Spekulieren lässt sich über die Symbolik der übergeordneten Tonartendisposition bzw. der prägnanten Basstöne in Form zwei sich kreuzender Seufzermotive (F/fis und a/As bzw. d/Des) (Debussy plus Sonja von Meck?) und des knackenden „An“- bzw. „Abschaltens“ der Sätze zwei und vier. Zu fragen wäre außerdem, inwieweit Debussy einem für Mozart typischen Formmodell folgt, salopp gesagt viersätzig: vom „offiziellen“ über das „tanzbare“ zum „intimen“ und wieder zurück.

Weniger spekulativ scheinen mir hingegen einige interessante Zusammenhänge bezüglich des periodischen Auftretens der Verlaine-Auseinandersetzungen Debussys zeitnah jeweils zu seinen Partnerwechseln, und nach seinem letzten Partnerwechsel das Erreichen seiner vollen künstlerischen Form erst dann, als er in die erstrebte gesellschaftliche Sphäre abgesicherter künstlerisch-intellektueller Bürgerlichkeit aufsteigt.
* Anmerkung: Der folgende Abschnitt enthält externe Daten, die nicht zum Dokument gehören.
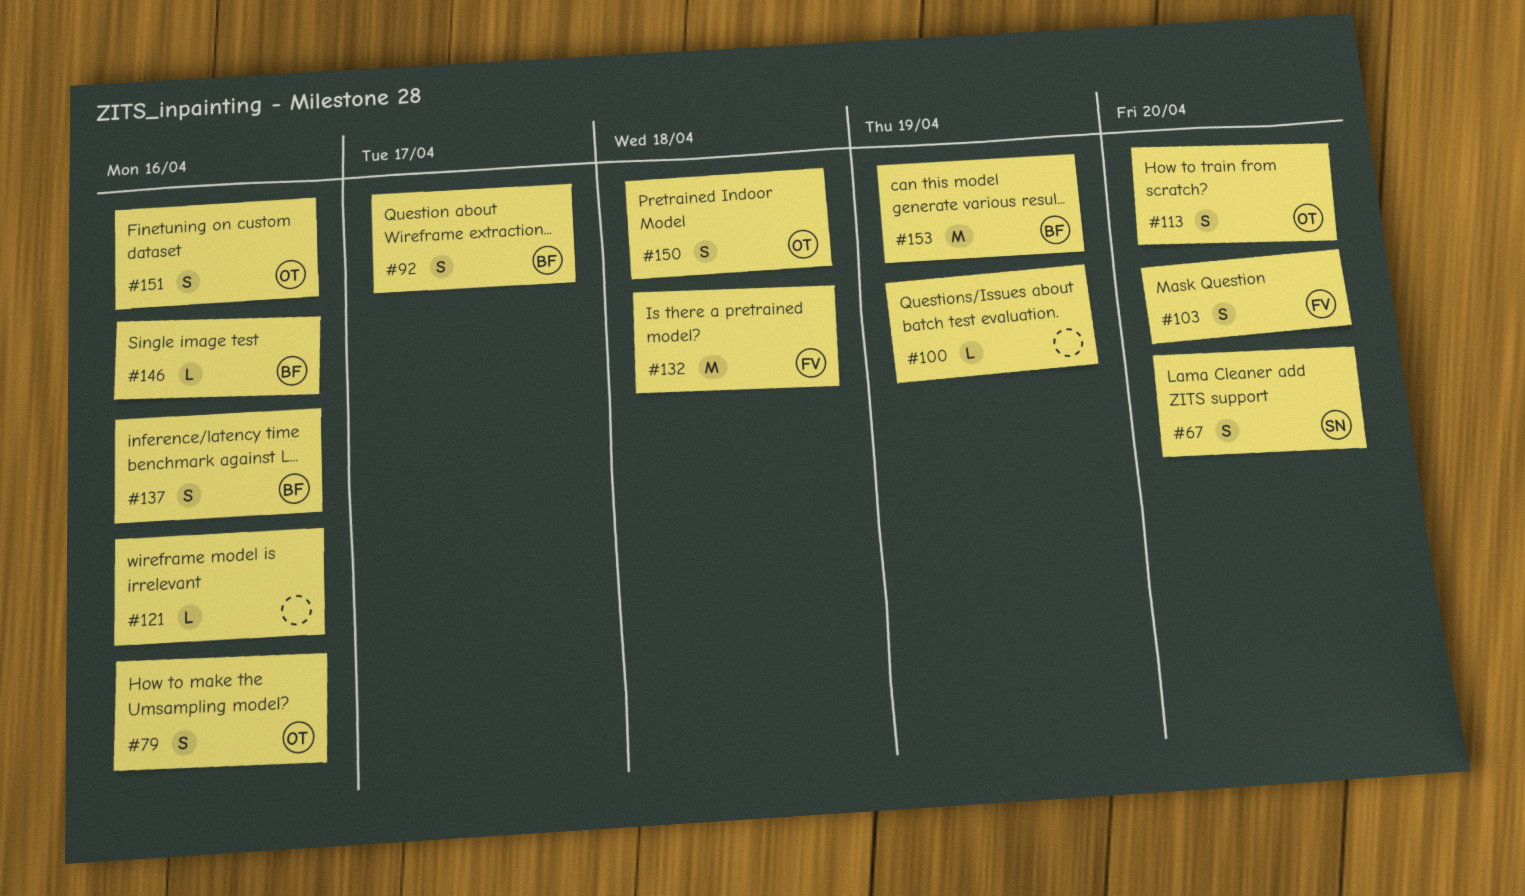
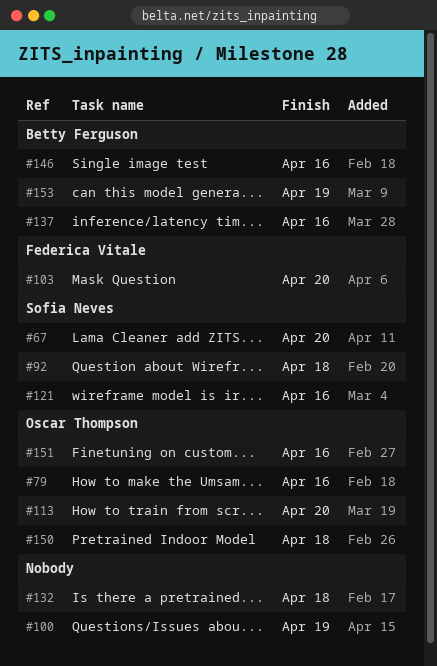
#92, owner: Betty Ferguson -> Sofia Neves
#92, due: Apr 17 -> Apr 18
#121, owner: none -> Sofia Neves
#132, owner: Federica Vitale -> none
Interessant ist bestimmt die Frage, was Debussy auf diesem „Weg nach oben“ jeweils in die nächst höhere Stufe hat mit hinübernehmen können und inwieweit seine Verlainerezeptionen (Fêtes galantes I/II etc.) dabei eine Art Scharnier- oder Drehtürfunktion darstellen. Denkbar wäre, dass Debussy an Wendepunkten seines Lebens Verlaine vertonte, um sich – unter anderem anhand der rückwärts gewandten Texte – Klarheit (nicht nur) über seine kompositorische Vergangenheit und Zukunft zu verschaffen.

Martin Curschmann lebt als Komponist in Düsseldorf und betätigt sich auch als Pianist und Dirigent.